Voilà un billet qui tourne depuis longtemps dans ma tête. Mais quel bout de la ficelle tirer pour dérouler ce brouillard de maux avec lesquels je vis depuis 2022, depuis les diagnostiques des cancers du sein jusqu’à aujourd’hui.
Peut être en vrac, pensées disparates, le lien finira par émerger.
Pendant les traitements, je n’aimais pas qu’on me parle de courage ni de combat, c’est aujourd’hui que j’aurais besoin de ces mots là. Aujourd’hui que j’ai retrouvé un peu de pouvoir sur ma vie, que je ne suis plus juste clouée d’impuissance, j’aurai besoin de ces mots là. Car c’est à la fin des traitements que j’ai commencé à mener une bataille invisible. Bataille avec les effets psychique d’une telle épreuve. Les angoisses qu’elle a activées. L’hyper vigilance au moindre maux et la perte de repère, grave ? Anodin ? Qui entraine chaque fois des dialogues intérieurs, dois je appeler le médecin ?
Je l’ai fait beaucoup au début, mais je n’y ai pas trouvé de soulagement car voici ce qui se passe :
Tel symptôme ? Bon, on va faire une prise de sang, une échographie etc. Le temps d’obtenir les rdv ou les résultats, les symptômes ont disparu mais l’angoisse reste, on attend les résultats. Ou alors, pas d’examens supplémentaires mais des symptômes qui s’éternisent, y a rien a faire, juste attendre. L’attente est une machine à ruminations.
Bref, aujourd’hui quand des symptômes apparaissent, chaque jour qui passe en leurs présences, je refais le raisonnement : vais je voir un médecin ? Cela va t-il me rassurer ? Non, bon alors on attend. Au 3ème jour, au 4 ème jour, au 10ème jours ? Jusqu’à quand ? Heureusement jusqu’ici, ils sont toujours passés, se relayant, régulièrement. C’est épuisant, cette valse à mille coups, maux de dos, de ventre, de pied, de coude, de dents etc.
Mais je me gère, entre angoisse, diversion, raisonnement, respiration, je me gère. C’est du boulot, c’est fatiguant et ça demande du courage et de la force.
J’ai besoin d’être reconnue dans ces difficultés, dans ces efforts, aussi j’ai eu tendance, inconsciemment, à les dramatiser, histoire qu’ils deviennent visibles surtout aux yeux de ma psy. Certains ne disent pas tout à leur psy, moi j’en dis plus. Et puis, c’est vrai que j’en ai gros sur la patate alors je pleure beaucoup dans son cabinet. Il y a 3 semaines, elle a suggéré que je prenne des anti dépresseurs. Première réaction, refus, deuxième réaction, accepter de se poser la question. Encore du boulot. Je trouve la réponse inadaptée à mon besoin. Je ne me sens absolument pas dépressive. Fatiguée, avec un système nerveux à fleur de peau, mais bon, normale au vu de ce que je traverse, mais pas dépressive. Les anti dépresseurs me semblent autant disproportionnés que lorsqu’on m’a proposé la mammectomie, je n’ai absolument pas envie de vivre l’expérience du yoyo avec la chimie de mon cerveau aussi longtemps que je peux l’éviter. Comme je suis en quête de réapprendre à faire confiance à mon corps et à ce que je sens, arrêter de déléguer la responsabilité des décisions de santé systématiquement au médecin, en voilà une occasion qu’elle est bonne. Je dis non aux antidépresseurs. Je commence plutôt par du magnésium et des gélules d’oméga 3.

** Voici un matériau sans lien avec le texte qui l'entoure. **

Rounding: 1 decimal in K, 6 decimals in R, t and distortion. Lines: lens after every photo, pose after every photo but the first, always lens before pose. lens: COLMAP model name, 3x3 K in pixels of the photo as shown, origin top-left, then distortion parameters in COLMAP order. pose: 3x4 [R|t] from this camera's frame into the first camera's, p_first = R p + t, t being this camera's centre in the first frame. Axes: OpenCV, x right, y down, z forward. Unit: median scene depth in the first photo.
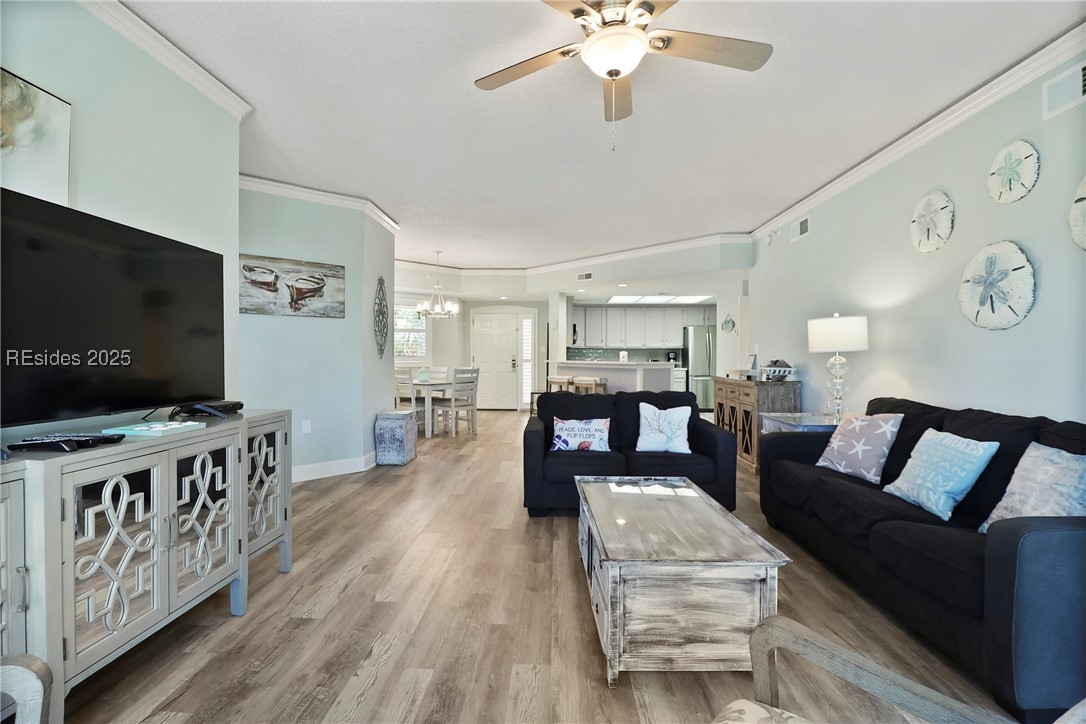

J’ai besoin d’être reconnue dans cette bataille invisible mais j’ai aussi besoin de ne pas être identifiée à elle. Je ne veux pas devenir elle et n’être plus que ça. Ça met un peu de complexité pour répondre simultanément à ces deux besoins.
Et puis ce matin, je me suis pris un sceau de merde des angoisses de quelqu’un d’autre dans la gueule. Je ne vais pas vous raconter parce que j’ai pas envie de lui faire de la place ici. Mais ça m’a laissée d’abord figée, sans voix, puis en colère : Putain ! J’ai assez à faire avec les miennes ! Le problème des angoisses des autres c’est quand elles viennent réveiller les nôtres. Je bosse dur et voilà que la conasse fais voler mon boulot en éclat ! Merde, chier, ma claque ! Elle se lit ma colère non ? Ce soir ça va mieux. J’ai géré. Mon amoureux m’a bien soutenu de sa douce présence, les balade en bords de mer, le doux soleil, un petit coup fil à ma frangine préférée et ça va mieux.
Je suis en bonne santé. Je suis en bonne santé, je suis en bonne santé. Jusqu’ici tout va bien.
PS : je viens de lire cela à mon amoureux et je pleure en disant la dernière phrase à voix haute.